Your task:
Search the listing for the string "pixels" and copy every line that contains it.

=== Given data ===

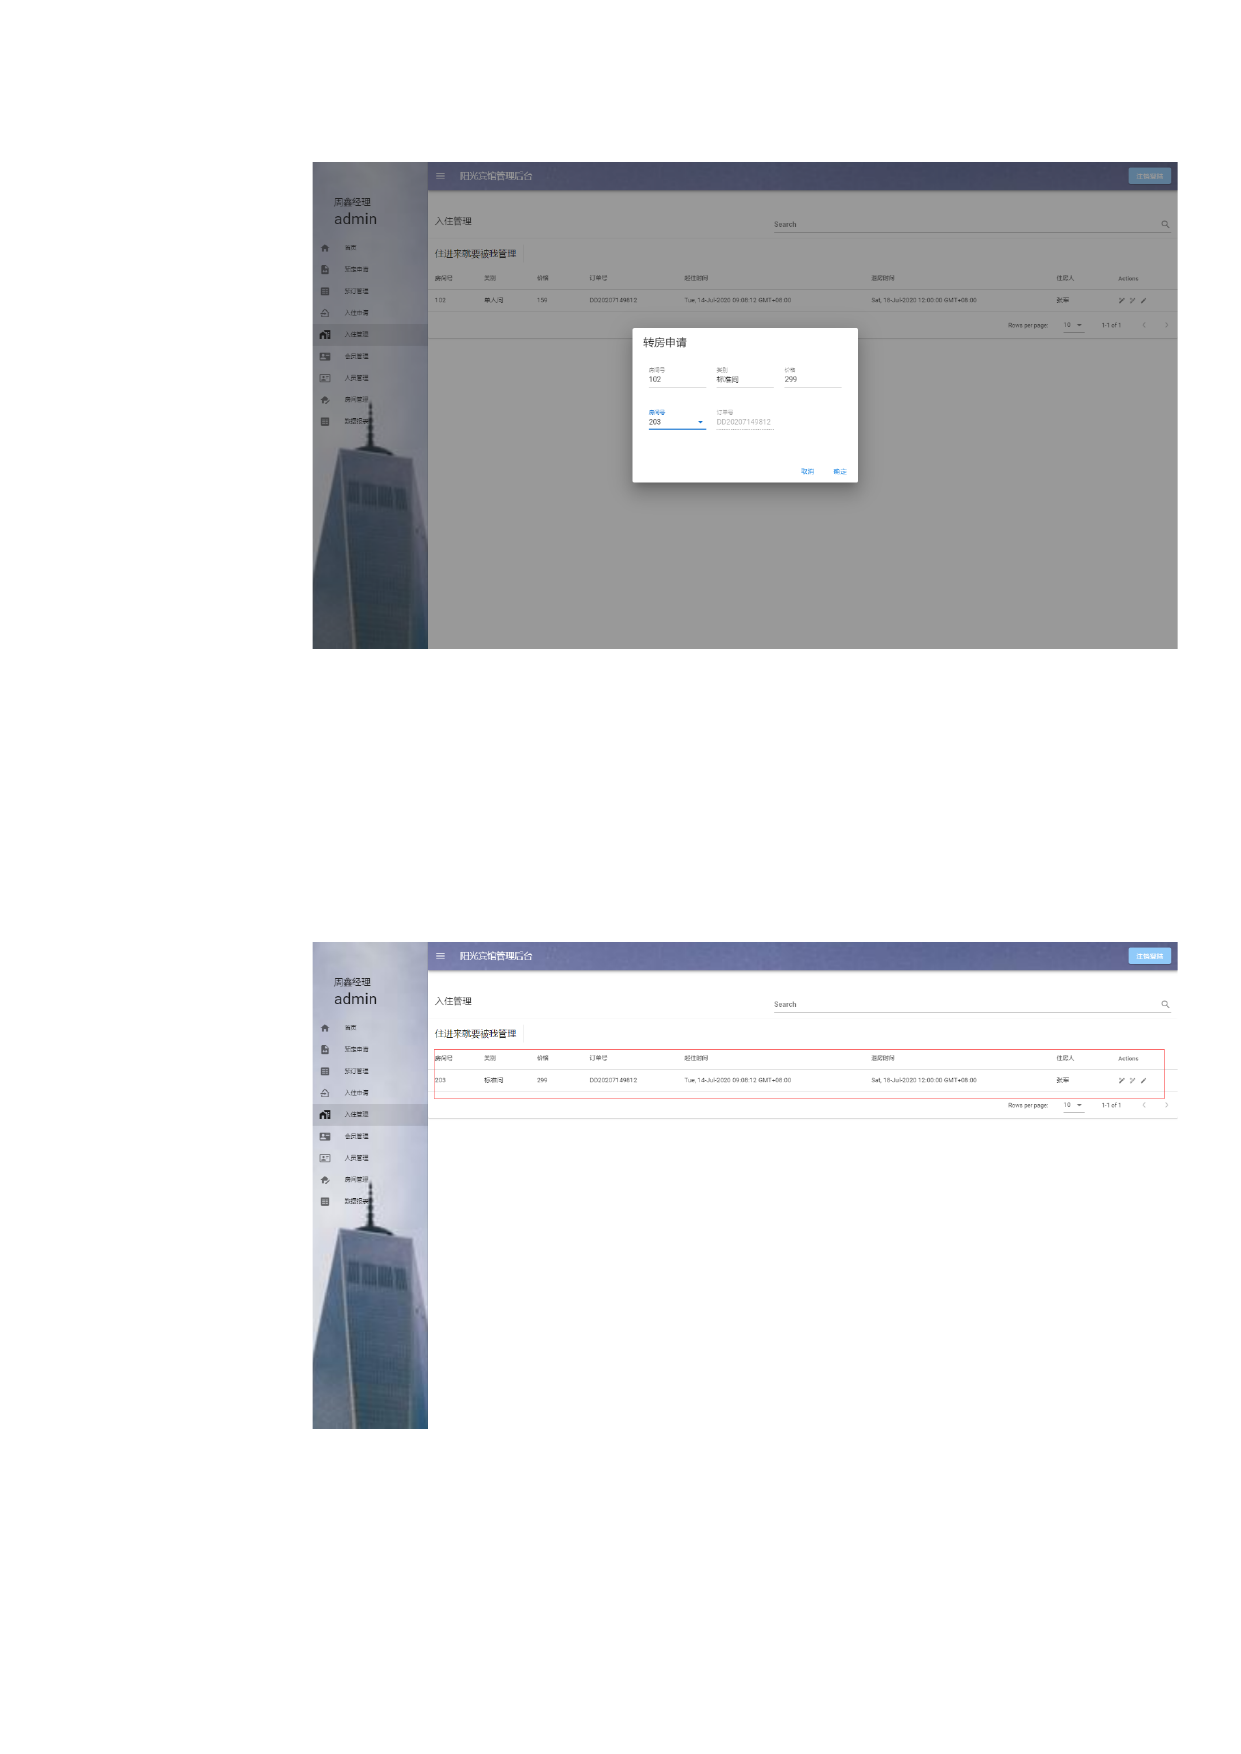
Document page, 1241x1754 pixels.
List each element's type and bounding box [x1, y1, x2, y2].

picture [312, 162, 1178, 649]
picture [312, 942, 1178, 1429]
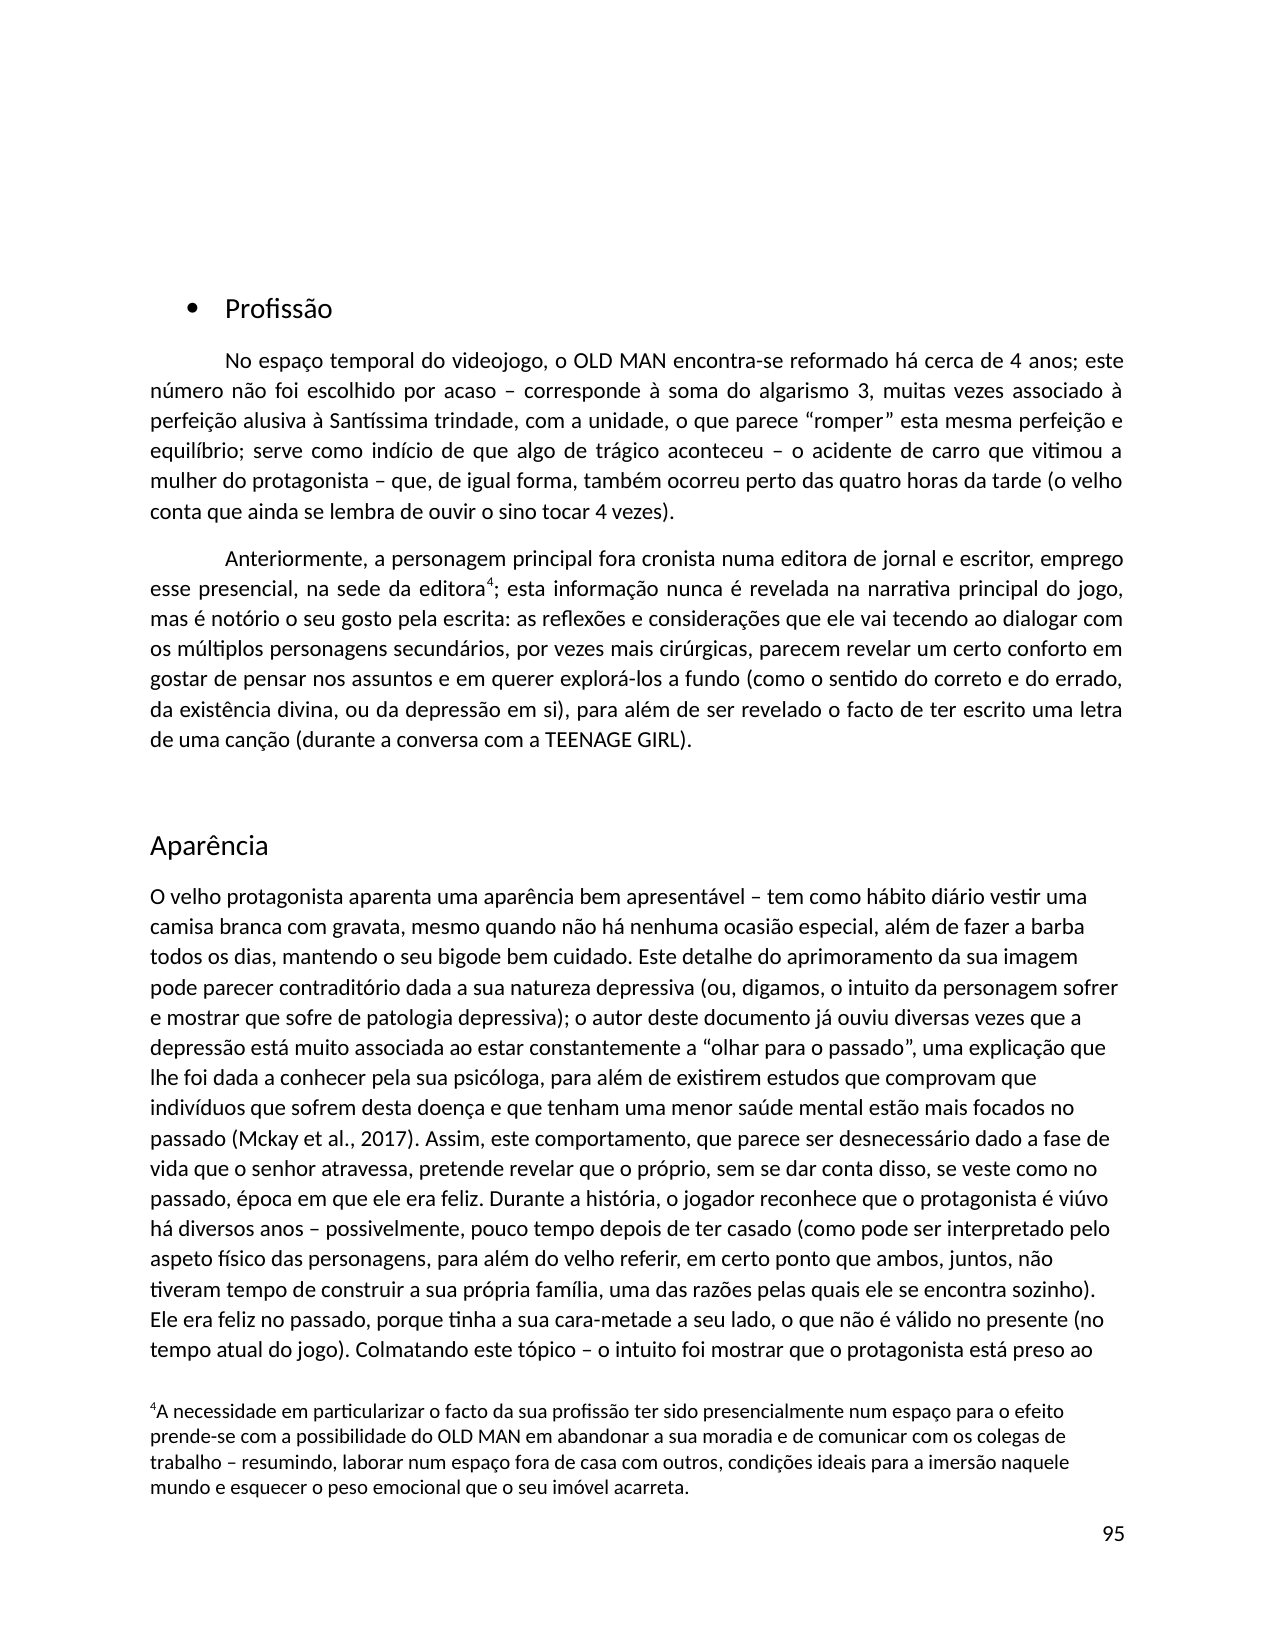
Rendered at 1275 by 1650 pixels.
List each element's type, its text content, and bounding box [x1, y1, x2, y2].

===

Solution to the exercise:
Document page, 1241x1754 pixels.
Rendered at 1275 by 1650 pixels.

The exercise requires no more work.